The pros use cyclomethicone lubricant to get around this sort of problem, as well as a "baking" process to prevent shedding, but I don't run in to disks quite this messed up every day.


  • I have a standard dos 5.25" 360k diskette that I am trying to get the original files from. It is not copy protected. It is not nearly as bad as the one shown here, and in fact looks pretty good.
    But after attempting to DIR and XCOPY the files, I got drive errors and it gunked up my drive.
    After cleaning the FDD, it reads ok again, but what is available to read files on damaged disks?
    I don't have Kryoflux or SCP. Are these the only tools?
    Will ImageDisk read the disk even if some of the sectors are bad?

  • The Kryoflux and SCP are the only tools currently on the market that I know of that go deeper than a normal floppy disk controller. There used to be several others such as the Catweasel and the Central Point Transcopy card, but the Kryoflux and SCP are still better for low level analysis.

    I’d suggest reading through my review of disk archival tools: Nothing has significantly changed since then.

    Of course, neither of these tools are magic. They won’t read data that is truly destroyed, degaussed, or overwritten. But what they will do is save every last bit that is still readable and enable further analysis or recovery later. You can post flux images and let other people look at them and get advice on how to proceed.

    Between the Kryoflux DCT tool, the HxC disk tool, and the PCE emulator tools, each will try slightly different decoding algorithms that can yield different levels of success decoding a flux stream.

    Errors in sector headers, junk between sectors, odd timing, or sector positioning problems can all be bypassed and data recovered. Although very tricky, small byte sized errors can be manually guessed until a sector CRC matches.

    And if a first read damages a disk, you will still have a flux dump that you might be able to piece together with later dumps to retrieve all of the data.

    As far as recovering data, ImageDisk is not really any better than just copying files. It still goes through the floppy disk controller, which generally is “all or nothing” when a sector error occurs.

    The only advantage to ImageDisk is that it may let you skip the bad sectors and continue reading remaining good sectors.

    However, I generally recommend avoiding ImageDisk or similar when dealing with damaged disks. ImageDisk performs a lengthy “analysis” when it encounters errors. This keeps the disk spinning for a very, very long time and can further damage the disk.
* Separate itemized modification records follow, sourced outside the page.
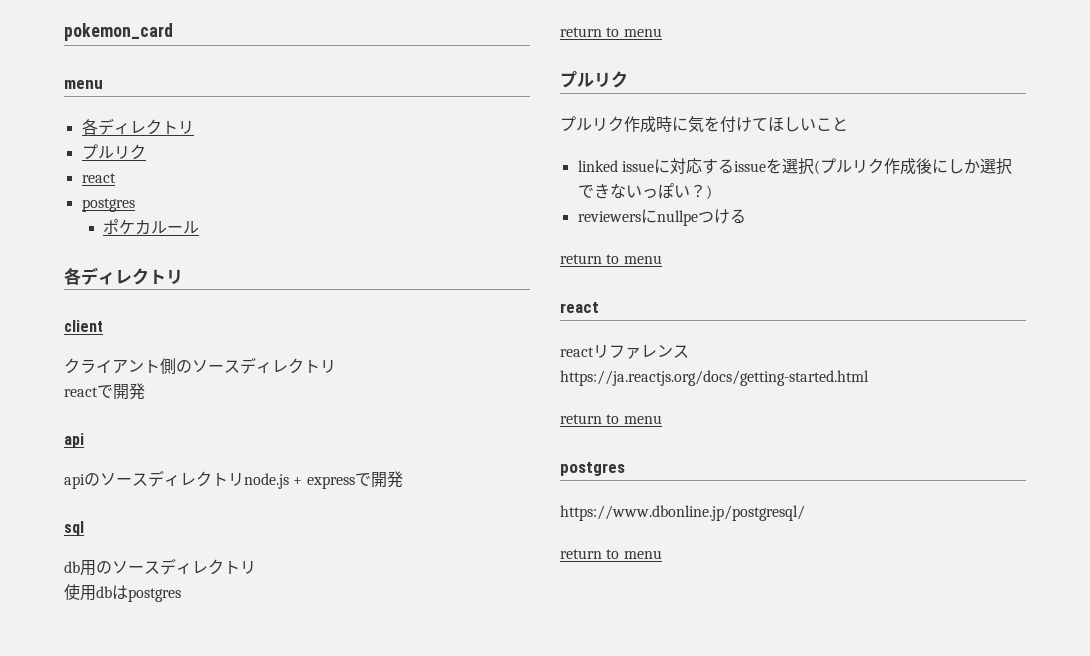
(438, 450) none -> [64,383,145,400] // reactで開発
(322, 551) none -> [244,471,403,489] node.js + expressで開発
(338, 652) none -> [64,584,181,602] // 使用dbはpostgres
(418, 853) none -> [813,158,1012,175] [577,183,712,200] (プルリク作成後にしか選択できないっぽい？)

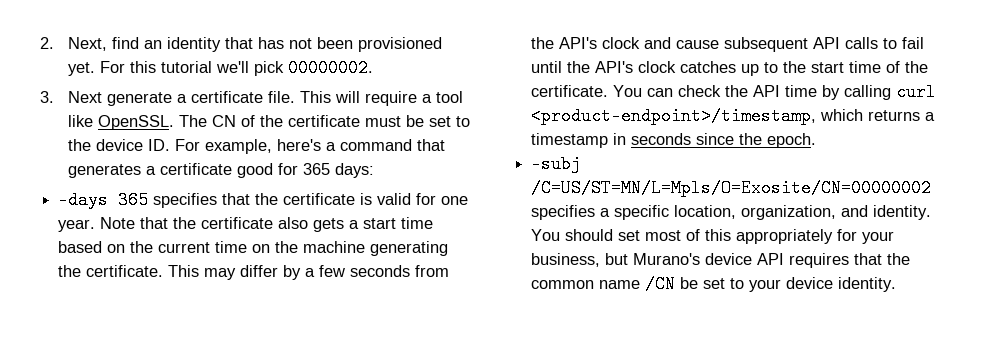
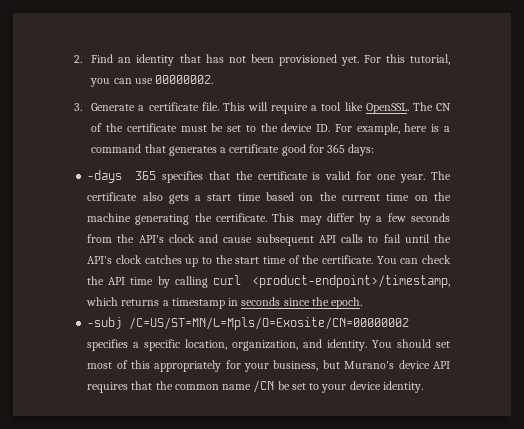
[68,37,140,51] Next, find -> [91,54,114,63] Find
[161,61,285,76] tutorial we'll pick -> [410,54,451,65] [90,78,153,87] tutorial, you can use
[68,91,173,106] Next generate -> [91,103,136,111] Generate
[277,139,322,151] here's -> [404,123,440,132] here is
[100,217,197,229] Note that the -> [431,171,452,180] The

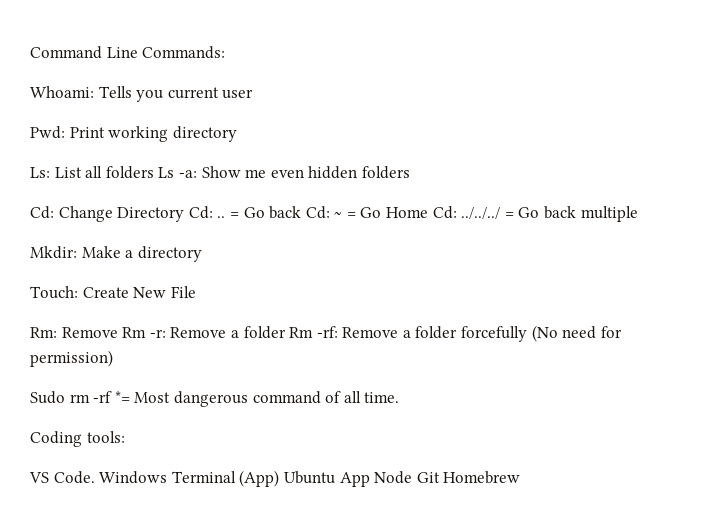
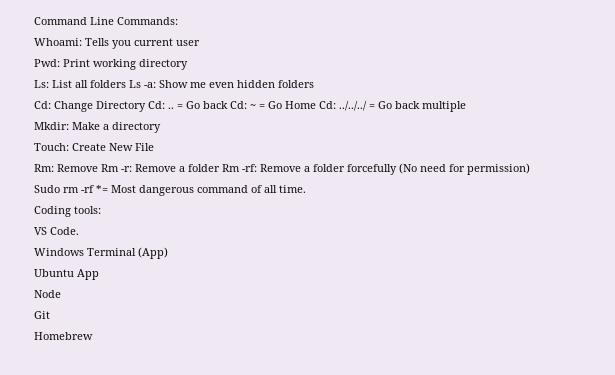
(95, 477) none -> (79, 231) //
(280, 478) none -> (168, 253) //
(370, 479) none -> (99, 274) //
(413, 477) none -> (61, 294) //
(440, 477) none -> (50, 315) //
    Anyway, in this specific case I would go back and re-clean the disk with a q-tip and water. Or a full rinsing if you have not already done so. Shining a flashlight on the disk surface at different angles can sometimes reveal minute damage. It does get annoying then the damaged areas are not immediately visible.

  • When it rains, it pours. Just processed a couple more sets of disks. One set, after cleaning, looked almost perfect but the disks were full of errors. Another set looked horrific to the point I expected them to shred themselves, but they worked and read flawlessly.

  • Hello,

    I've read you former topic. Last week I bought a SuperCard Pro device. I will start to archive some MSX games which have copy protection schemes. The MSX disks are the same as plain IBM-PC disks. 300 rpm, 8 sectors per track, 40 or 80 tracks (360Kb or 720Kb).

    Please take a look at my disk preservation page:

    For some reason, I was not able to find/download the graphical HxC Disk Tool, neither the PCE emulator tools. Please can anybody give me a link for that softwares ?


  • The latest PCE with its tools can be found here:

    The HxC software is here: (yes, the page is a cluttered mess, search for "HxCFloppyEmulator software v2.1.11.1" if you don't see it.)

  • Yes, MSX FDC seems to be compatible with IBM PC FDC compatible.
    So MSX disk can be read on MS-DOS.

  • edited November 2018

    Thanks a lot. I expected a "tools" package, I did'n't realize the tools were inside the emulators, which I don't use. A correction: MSX disks have 9 sectors per track.